How Lalit Modi, Nirav Modi, Mehul Choksi and Vijay Mallya who were charged with several cases against them and owe several thousand crores of rupees to Indian banks were escaped from India during Modi regime?
Cow vigilatinisam , attack on Muslims and Christians, killing of people on suspicion of keeping beef, Ghar Waapasi drama to forcefully convert Muslims and Christians to Hinduism etc. were going on and the Central government was apparently shut their eyes towards these! The Dalits were persecuted, in U.P. and other States by the so called forward classes. Many schools in Dalit areas were attacked and closed!
Media Manipulation and Fascism: It is no secret that the media in this country was manipulated to deplorable level. Several journalists were either silenced or murdered, as they expressed their views freely and the Sangh Parivar organizations and BJP leaders were disturbed by this. The cold-blooded murder of Journalist-activist Gauri Lankesh, on 5th September 2017 night is being compared with the killings of rationalist Narendra Dabholkar, CPI leader Govind Pansare and scholar MM Kalburgi. This is simply called fascism!
The number of soldiers and civilians killed in Kashmir during the regime of Narendra Modi (2014-2019) tells the real story of lapses from the part of the ‘responsible people’ who accused the UPA ‘ inability’ to save the soldiers! Who is to be blamed for security lapses in Phulwama on 14th February 2019 killing 40 CRPF men? There were always security lapses in one way or the other. But, the way Modi criticized UPA and the situation he is in now, there are not much sympathizers for Modi. But, the strange thing is that, while the whole opposition stood with Modi on 14th February and after that, with Indian attack on Pakistani destinations began on February 26th , Modi started his ‘boasting’ that ‘he will take care of Indians’ and criticized Congress party and UPA, unbecoming of a Prime Minister during such situations.

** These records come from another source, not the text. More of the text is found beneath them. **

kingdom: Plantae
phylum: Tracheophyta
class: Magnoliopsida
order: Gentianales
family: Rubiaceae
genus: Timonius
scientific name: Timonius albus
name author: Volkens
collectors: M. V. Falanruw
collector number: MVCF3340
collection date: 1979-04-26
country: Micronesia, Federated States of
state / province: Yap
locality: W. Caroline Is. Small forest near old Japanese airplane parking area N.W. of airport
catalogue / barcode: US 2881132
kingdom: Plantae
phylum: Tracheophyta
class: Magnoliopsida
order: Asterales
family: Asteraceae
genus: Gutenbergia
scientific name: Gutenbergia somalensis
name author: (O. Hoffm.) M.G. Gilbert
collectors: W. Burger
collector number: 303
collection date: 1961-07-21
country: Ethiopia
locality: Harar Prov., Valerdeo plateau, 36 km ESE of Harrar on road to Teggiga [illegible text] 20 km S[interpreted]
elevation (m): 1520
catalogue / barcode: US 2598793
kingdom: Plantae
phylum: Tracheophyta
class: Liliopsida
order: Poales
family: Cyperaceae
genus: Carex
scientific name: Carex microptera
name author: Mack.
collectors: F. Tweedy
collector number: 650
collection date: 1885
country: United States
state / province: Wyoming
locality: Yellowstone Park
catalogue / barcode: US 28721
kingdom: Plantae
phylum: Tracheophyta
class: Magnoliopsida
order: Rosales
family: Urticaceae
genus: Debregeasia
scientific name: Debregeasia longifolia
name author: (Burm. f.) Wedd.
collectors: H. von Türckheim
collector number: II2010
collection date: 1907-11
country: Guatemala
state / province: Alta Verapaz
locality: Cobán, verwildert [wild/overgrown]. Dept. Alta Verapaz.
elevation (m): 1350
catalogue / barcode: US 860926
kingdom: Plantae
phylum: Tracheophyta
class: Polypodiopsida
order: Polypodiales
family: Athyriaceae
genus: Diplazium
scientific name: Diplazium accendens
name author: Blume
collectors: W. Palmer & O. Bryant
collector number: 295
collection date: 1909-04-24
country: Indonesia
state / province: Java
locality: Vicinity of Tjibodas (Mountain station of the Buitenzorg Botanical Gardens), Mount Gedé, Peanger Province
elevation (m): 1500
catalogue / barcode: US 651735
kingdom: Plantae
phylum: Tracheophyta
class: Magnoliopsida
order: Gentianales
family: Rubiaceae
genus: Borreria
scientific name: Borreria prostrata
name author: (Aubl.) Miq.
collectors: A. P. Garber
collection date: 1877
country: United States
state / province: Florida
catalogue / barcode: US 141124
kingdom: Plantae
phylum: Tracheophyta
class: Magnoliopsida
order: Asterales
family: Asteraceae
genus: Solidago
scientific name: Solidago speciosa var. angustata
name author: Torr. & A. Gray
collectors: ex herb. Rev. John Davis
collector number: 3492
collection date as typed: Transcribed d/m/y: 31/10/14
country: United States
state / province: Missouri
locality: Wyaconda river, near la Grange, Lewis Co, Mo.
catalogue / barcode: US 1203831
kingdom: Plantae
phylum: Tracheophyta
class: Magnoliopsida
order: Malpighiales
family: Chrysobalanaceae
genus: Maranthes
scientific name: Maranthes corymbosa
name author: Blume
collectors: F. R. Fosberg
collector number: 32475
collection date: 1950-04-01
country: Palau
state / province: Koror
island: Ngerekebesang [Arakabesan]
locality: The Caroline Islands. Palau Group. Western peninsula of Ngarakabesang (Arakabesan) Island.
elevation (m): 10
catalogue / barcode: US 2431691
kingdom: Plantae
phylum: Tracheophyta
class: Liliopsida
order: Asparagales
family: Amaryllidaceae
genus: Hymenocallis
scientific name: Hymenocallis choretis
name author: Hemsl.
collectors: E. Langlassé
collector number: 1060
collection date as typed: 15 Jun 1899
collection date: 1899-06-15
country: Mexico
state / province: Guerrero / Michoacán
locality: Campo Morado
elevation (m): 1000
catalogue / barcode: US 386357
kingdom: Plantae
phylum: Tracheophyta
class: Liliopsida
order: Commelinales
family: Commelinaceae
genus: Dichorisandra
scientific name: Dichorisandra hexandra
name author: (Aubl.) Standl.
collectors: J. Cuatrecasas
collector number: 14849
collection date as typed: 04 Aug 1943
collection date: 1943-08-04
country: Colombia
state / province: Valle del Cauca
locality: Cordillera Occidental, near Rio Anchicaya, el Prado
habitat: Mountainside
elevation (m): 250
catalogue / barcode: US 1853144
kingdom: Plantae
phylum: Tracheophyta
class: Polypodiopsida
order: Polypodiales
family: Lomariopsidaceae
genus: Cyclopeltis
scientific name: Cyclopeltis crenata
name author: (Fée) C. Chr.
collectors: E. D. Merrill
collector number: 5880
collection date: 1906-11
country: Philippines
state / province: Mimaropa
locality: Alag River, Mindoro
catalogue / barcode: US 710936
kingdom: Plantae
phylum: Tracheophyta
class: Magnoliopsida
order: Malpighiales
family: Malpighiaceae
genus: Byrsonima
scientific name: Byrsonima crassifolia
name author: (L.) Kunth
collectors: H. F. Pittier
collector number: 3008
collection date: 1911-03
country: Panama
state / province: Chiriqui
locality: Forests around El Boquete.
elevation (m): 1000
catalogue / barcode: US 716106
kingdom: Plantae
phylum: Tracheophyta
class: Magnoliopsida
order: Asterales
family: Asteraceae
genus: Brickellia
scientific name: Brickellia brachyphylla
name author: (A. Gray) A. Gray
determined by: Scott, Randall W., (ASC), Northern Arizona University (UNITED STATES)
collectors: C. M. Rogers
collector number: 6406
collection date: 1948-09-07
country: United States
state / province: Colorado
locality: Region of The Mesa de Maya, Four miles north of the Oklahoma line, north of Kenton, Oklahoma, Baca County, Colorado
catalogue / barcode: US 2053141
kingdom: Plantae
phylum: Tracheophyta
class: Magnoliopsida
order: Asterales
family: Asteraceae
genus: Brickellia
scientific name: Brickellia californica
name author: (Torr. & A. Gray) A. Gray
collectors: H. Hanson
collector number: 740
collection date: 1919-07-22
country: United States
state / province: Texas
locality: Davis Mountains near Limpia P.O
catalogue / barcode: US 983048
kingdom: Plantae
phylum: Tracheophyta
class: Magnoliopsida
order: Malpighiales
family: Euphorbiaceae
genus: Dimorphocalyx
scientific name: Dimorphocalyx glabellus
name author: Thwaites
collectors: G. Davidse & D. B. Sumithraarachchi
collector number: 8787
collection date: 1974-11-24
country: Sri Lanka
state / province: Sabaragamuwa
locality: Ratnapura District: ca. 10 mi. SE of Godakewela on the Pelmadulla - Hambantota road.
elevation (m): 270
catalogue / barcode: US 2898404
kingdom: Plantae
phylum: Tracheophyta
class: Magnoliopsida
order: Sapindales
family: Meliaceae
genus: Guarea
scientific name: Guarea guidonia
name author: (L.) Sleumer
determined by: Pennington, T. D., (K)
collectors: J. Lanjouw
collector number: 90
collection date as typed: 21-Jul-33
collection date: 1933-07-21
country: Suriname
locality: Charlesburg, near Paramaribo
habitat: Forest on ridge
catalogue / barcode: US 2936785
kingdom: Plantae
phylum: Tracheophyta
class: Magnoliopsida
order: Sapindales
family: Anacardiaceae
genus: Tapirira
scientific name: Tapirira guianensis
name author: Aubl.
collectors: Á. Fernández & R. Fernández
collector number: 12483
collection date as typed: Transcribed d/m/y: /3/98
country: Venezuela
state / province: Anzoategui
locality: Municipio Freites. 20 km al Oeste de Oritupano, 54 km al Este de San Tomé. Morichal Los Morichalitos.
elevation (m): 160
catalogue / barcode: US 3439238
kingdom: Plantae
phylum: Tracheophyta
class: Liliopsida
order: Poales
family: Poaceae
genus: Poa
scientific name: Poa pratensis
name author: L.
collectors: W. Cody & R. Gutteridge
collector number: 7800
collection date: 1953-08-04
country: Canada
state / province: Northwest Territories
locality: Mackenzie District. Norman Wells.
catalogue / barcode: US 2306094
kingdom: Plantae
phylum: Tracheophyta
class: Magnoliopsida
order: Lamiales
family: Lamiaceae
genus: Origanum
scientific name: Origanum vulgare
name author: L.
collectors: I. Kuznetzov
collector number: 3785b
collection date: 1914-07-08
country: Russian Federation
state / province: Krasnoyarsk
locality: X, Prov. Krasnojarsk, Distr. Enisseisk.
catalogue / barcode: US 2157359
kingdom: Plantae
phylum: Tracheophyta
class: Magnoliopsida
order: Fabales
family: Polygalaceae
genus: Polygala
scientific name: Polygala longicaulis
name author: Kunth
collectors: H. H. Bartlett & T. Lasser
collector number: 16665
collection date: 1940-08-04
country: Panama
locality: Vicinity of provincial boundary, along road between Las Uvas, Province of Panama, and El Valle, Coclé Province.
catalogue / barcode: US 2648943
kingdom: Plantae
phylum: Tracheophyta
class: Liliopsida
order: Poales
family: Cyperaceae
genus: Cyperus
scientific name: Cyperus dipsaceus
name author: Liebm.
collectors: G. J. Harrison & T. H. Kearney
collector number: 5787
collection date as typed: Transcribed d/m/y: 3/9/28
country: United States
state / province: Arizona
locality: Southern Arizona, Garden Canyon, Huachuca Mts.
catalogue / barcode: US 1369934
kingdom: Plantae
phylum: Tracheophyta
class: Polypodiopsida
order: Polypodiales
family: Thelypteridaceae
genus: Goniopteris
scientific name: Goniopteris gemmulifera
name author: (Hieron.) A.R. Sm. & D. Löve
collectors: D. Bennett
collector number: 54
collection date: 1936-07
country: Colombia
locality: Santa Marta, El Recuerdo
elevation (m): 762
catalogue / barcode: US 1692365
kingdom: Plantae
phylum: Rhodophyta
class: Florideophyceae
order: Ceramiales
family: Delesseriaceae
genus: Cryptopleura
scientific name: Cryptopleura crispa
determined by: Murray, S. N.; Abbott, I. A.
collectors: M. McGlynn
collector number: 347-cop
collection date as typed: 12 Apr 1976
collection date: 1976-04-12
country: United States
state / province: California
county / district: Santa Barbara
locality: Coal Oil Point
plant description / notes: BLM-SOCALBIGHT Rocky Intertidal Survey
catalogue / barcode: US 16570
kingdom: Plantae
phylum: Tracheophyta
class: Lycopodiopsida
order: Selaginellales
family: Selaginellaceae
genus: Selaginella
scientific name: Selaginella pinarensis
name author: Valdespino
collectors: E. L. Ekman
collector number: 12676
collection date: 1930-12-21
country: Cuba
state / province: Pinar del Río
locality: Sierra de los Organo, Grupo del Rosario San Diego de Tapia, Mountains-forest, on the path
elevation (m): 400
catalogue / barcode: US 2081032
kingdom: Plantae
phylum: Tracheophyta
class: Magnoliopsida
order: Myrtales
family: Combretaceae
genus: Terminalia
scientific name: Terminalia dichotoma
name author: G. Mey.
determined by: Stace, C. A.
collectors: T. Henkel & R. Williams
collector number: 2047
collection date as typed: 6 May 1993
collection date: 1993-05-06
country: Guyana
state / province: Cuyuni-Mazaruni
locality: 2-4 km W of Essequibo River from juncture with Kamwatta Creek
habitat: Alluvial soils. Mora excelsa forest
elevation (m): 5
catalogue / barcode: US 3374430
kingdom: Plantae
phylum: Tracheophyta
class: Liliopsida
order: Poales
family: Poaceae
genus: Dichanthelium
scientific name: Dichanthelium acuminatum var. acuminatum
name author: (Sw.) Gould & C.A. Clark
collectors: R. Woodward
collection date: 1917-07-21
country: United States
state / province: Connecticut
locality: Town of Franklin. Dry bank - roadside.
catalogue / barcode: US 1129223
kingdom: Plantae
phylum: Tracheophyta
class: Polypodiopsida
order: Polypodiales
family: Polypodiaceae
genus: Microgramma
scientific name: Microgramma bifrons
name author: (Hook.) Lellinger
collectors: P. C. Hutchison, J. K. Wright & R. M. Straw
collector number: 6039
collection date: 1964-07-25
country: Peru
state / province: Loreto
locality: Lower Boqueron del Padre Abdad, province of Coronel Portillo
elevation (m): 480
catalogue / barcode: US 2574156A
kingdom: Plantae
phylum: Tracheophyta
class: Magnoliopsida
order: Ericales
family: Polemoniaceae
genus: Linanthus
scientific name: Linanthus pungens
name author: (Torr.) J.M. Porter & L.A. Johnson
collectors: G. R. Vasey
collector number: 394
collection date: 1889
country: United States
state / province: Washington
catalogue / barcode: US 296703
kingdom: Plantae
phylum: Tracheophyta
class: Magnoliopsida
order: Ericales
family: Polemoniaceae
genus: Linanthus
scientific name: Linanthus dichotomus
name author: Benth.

With the economy is in a mess, the disturbance made in the Reserve Bank of India, Supreme Court, CBI, major Universities in the country, Planning Commission, Election Commission and the immoral political intervention in States where the Governors were misused to manipulate and twist political will of people by unholy ways to form BJP governments, Narender Modi regime have nothing to boast of their achievements for the welfare of the people. BJP is crippled by an autocratic leader and stands as an enterprise that lost its credibility to approach people of India again for a second term.